How can I calculate the confidence interval for "lsqnonneg" regression?
2 views (last 30 days)
John D'Errico on 3 May 2017
Edited: John D'Errico on 3 May 2017
The standard solutions for confidence intervals do not apply to bound constrained regression (lsqnonneg).
That normally leaves a bootstrap/jackknife solution, which can in theory compute confidence intervals on any such problem.
However, you have far too few data points (only 5, with 3 unknowns.) That suggests that any confidence intervals will be extremely wide, and VERY poorly estimable. For me to say this is a silly idea (i.e., a waste of time) might be taken wrongly. But IMHO, it is just that.

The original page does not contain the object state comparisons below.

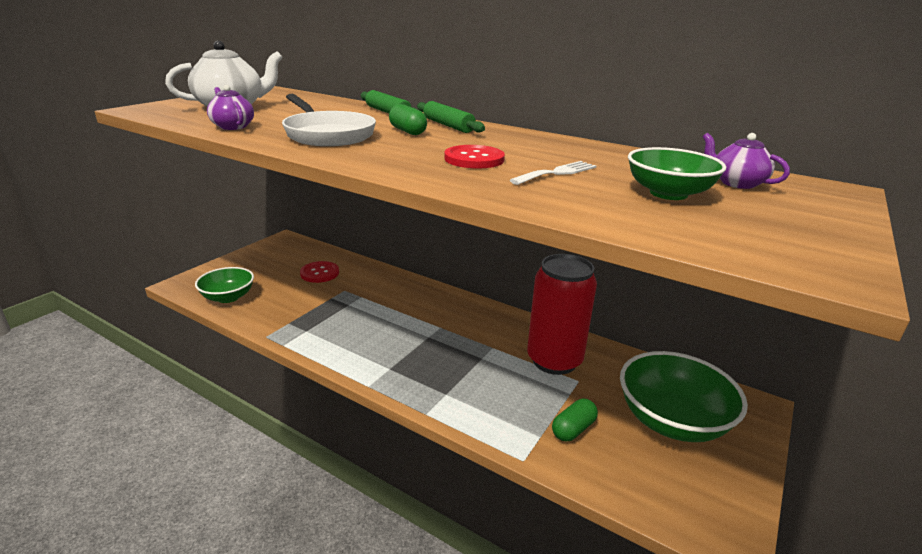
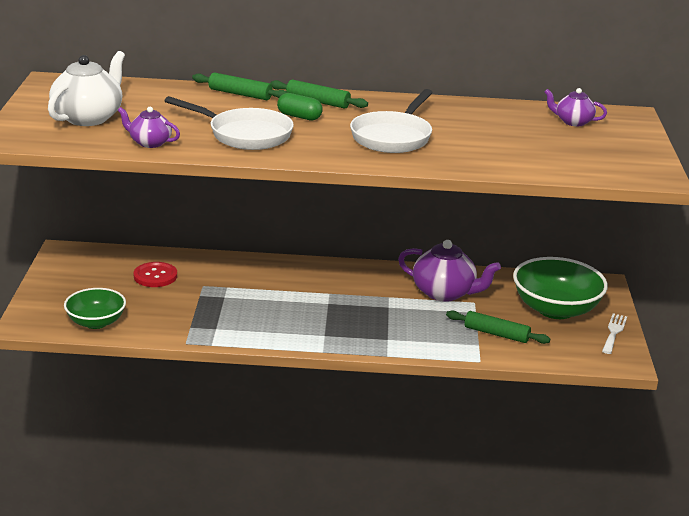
camera: 30 degrees left, 0 degrees up
red button [444,145,505,169] -> white pan [350,89,433,153]
white fork [510,161,596,185] -> white fork moved to [602,313,627,354]
red can [527,254,597,375] -> purple teapot [398,240,501,302]
green capsule [552,399,598,441] -> green rolling pin [446,310,550,344]
green bowl [628,147,726,200] -> none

Walter Roberson on 4 May 2017
c = sym('c', [5 3], 'real');
d = sym('d', [5 1], 'real');
x = sym('x', [3 1], 'real');
residue = sum((c*x - d).^2);
solx1 = simplify( solve( diff(residue, x(1)), x(1)) );
eq2 = simplify(subs(residue, x(1), solx1));
solx2 = simplify( solve( diff(eq2, x(2)), x(2)) );
eq3 = simplify(subs(eq2, x(2), solx2));
solx3 = simplify( solve( diff(eq3, x(3)), x(3)) );
X3 = solx3;
X2 = (subs(solx2, x(3), solx3));
X1 = ( subs( subs(solx1, x(2), X2), x(3), X3) );
Now X1, X2, and X3 are the general symbolic solution to the minimum residue for a 5 x 3 system, but with no range limitations. You can convert your actual values into rationals and substitute them in to get exact solutions. You can add a symbolic fudge factor to each of your actual values, and study the derivative of your X1, X2, X3 with respect to each of the fudge factors. For example,
C = sym(randi([-10 10], [5, 3])); %actual values
D = sym(randi([0 20], [5, 1])); %actual values
dC = sym('deltaC_', [5, 3]); %per-variable fudge factor
dD = sym('deltaD_', [5, 1]); %per-variable fudge factor
fudged_X3 = subs(subs(X3, c, C+dC), d, D+dD);
and now you can study fudged_X3 with respect to deltaC_4_2 for example.
In particular you would be interested in delta values that are +/- eps() of the actual value.
The expressions will be quite long. You might want to do statistical studies, substituting in a number of random values in the appropriate eps range and seeing how the X1, X2, X3 are affected.
Note: the above general solution could involve negative values. At the moment I am not sure of the best way to minimize the residue for that case.